# TV an Verstärker anschließen



## Classisi (16. März 2010)

*TV an Verstärker anschließen*

Hallo,
ich habe einen Toshiba 43vj 33Q Rückprojektionsfernseher. Leider funktioniert der Audio-Chinchausgang nicht mehr, daher wollte ich den Kopfhörerausgang des Fernsehers verwenden. Das Problem: Wenn ich den Klinke-Chinch-Adapter in den Kopfhörerausgang stecke, wird der Ton sofort nur noch über diesen Ausgang übertragen. Ich möchte aber nicht jedesmal wenn ich über die Anlage schauen möchte den Fernseher herausziehen um das Kabel einzustecken. Gibt es bestimmte Klinkenstecker, die erst mit einem Schalter den Ton abzapfen o.ä.? Habe im Menü des TVs keine Möglichkeit gefunden den Audioausgang zu wählen.
MFG.
Classisi


----------



## feivel (16. März 2010)

■ ■ ■ ■ ■

→ SCHRIFTLICHE AUFGABE 1: Gib alle Zeilen der Datensätze ohne Leerzeilen als Markdown-Tabelle mit den Spalten „Nr.“ und „Zeile“ wieder. Die Bilder lässt du in der Antwort weg.
Der Text und die Datensätze haben nichts miteinander zu tun.

■ ■ ■ ■ ■

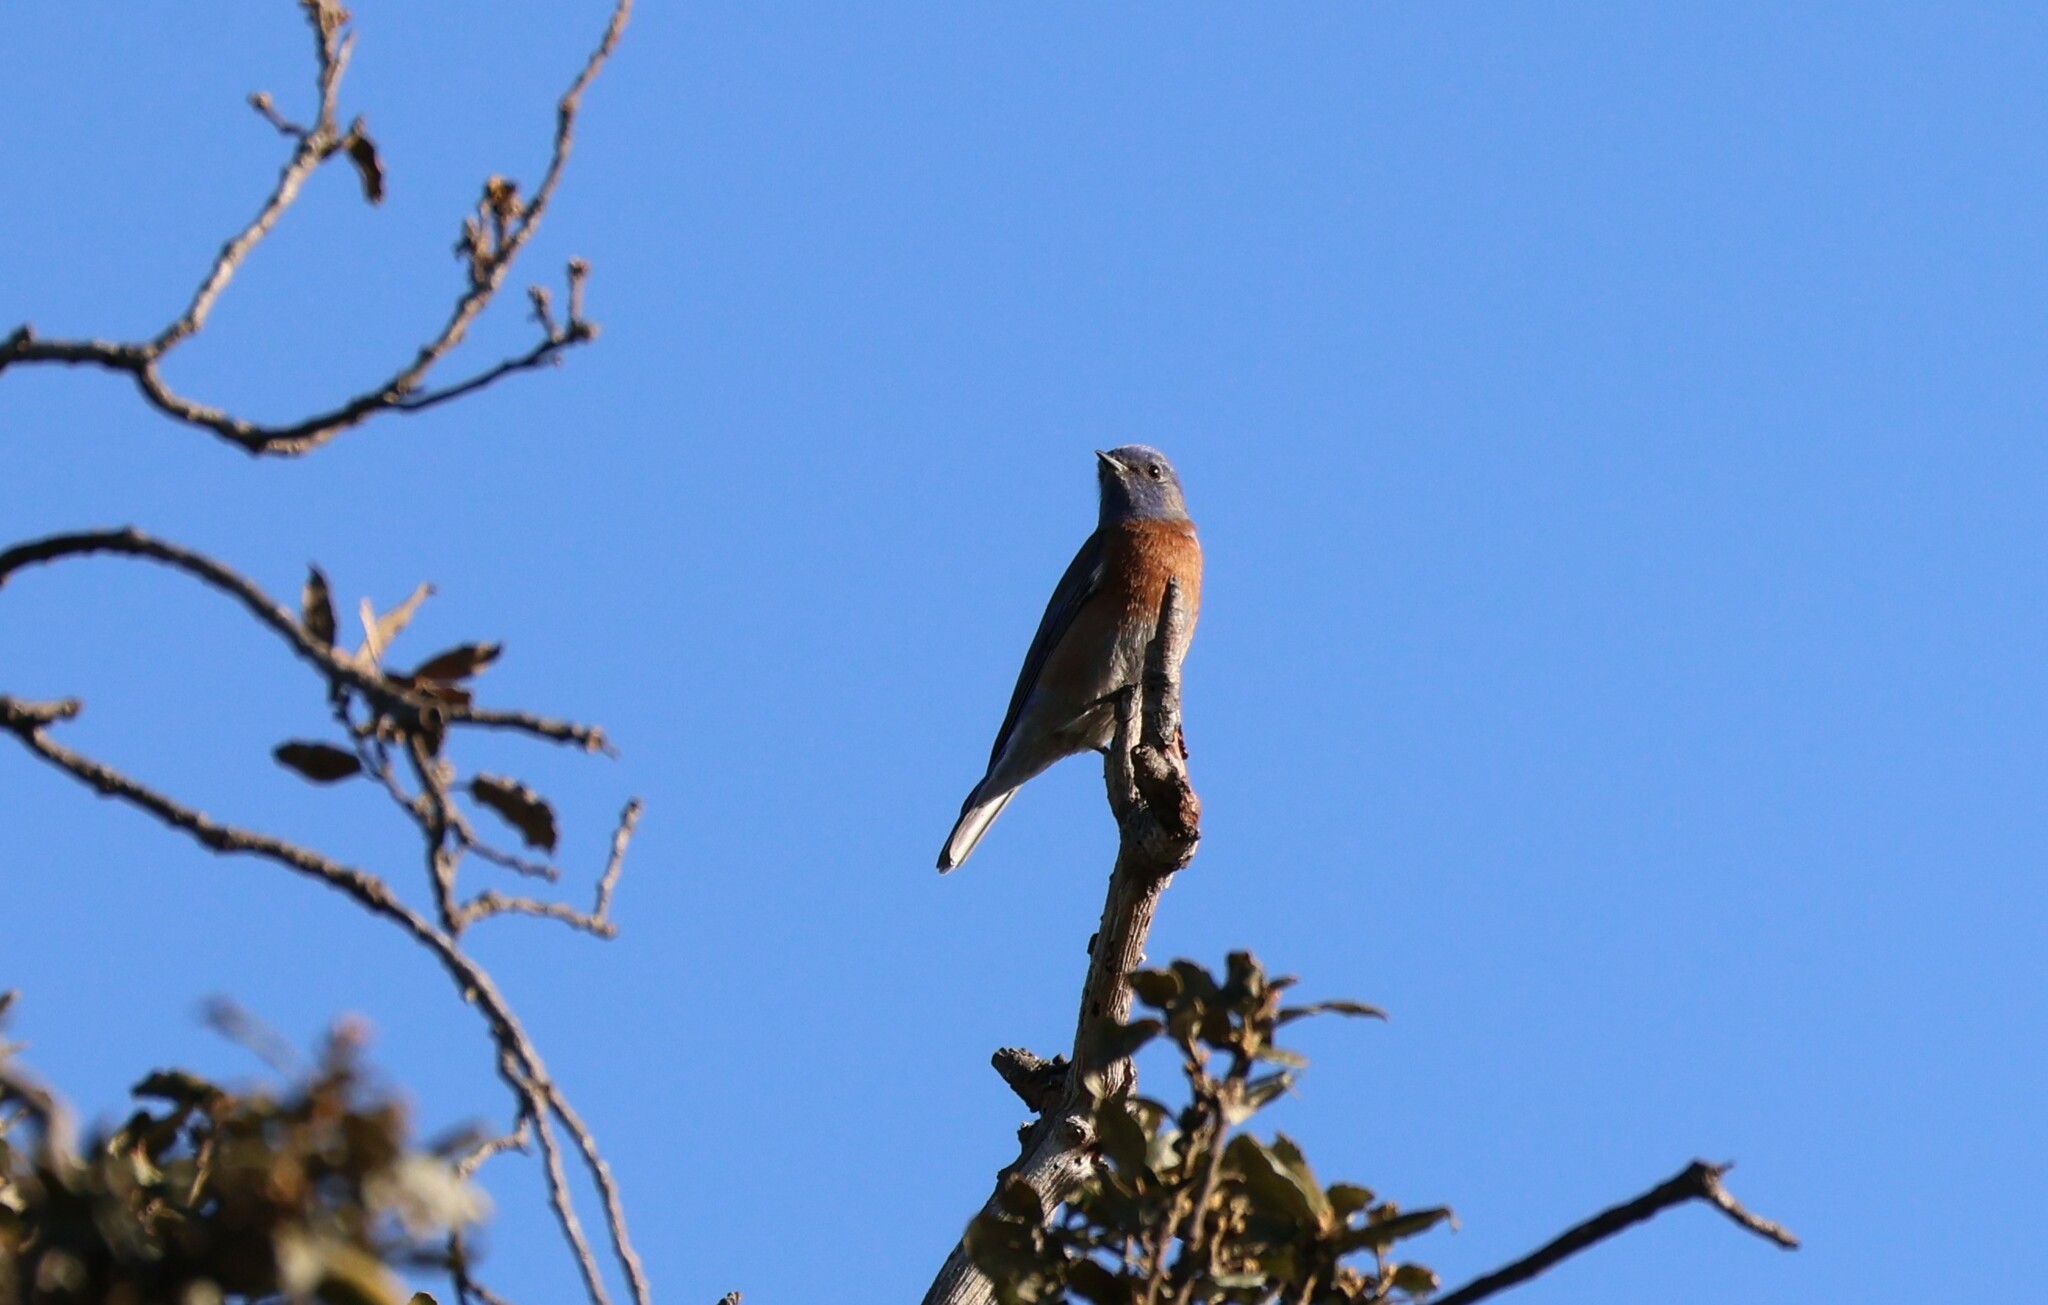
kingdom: Animalia
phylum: Chordata
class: Aves
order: Passeriformes
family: Turdidae
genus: Sialia
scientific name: Sialia mexicana
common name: Western bluebird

■ ■ ■ ■ ■

→ SCHRIFTLICHE AUFGABE 2: Zieh aus dem Text über den Fernseher am Verstärker die Stelle wörtlich heraus, beginnend bei „# TV an Verstärker“ und endend bei „Audioausgang zu wählen.“.

→ ANTWORT 1:
| Nr. | Zeile |
|---|---|
| 1 | kingdom: Animalia |
| 2 | phylum: Chordata |
| 3 | class: Aves |
| 4 | order: Passeriformes |
| 5 | family: Turdidae |
| 6 | genus: Sialia |
| 7 | scientific name: Sialia mexicana |
| 8 | common name: Western bluebird |

→ ANTWORT 2:
# TV an Verstärker anschließen



## Classisi (16. März 2010)

*TV an Verstärker anschließen*

Hallo,
ich habe einen Toshiba 43vj 33Q Rückprojektionsfernseher. Leider funktioniert der Audio-Chinchausgang nicht mehr, daher wollte ich den Kopfhörerausgang des Fernsehers verwenden. Das Problem: Wenn ich den Klinke-Chinch-Adapter in den Kopfhörerausgang stecke, wird der Ton sofort nur noch über diesen Ausgang übertragen. Ich möchte aber nicht jedesmal wenn ich über die Anlage schauen möchte den Fernseher herausziehen um das Kabel einzustecken. Gibt es bestimmte Klinkenstecker, die erst mit einem Schalter den Ton abzapfen o.ä.? Habe im Menü des TVs keine Möglichkeit gefunden den Audioausgang zu wählen.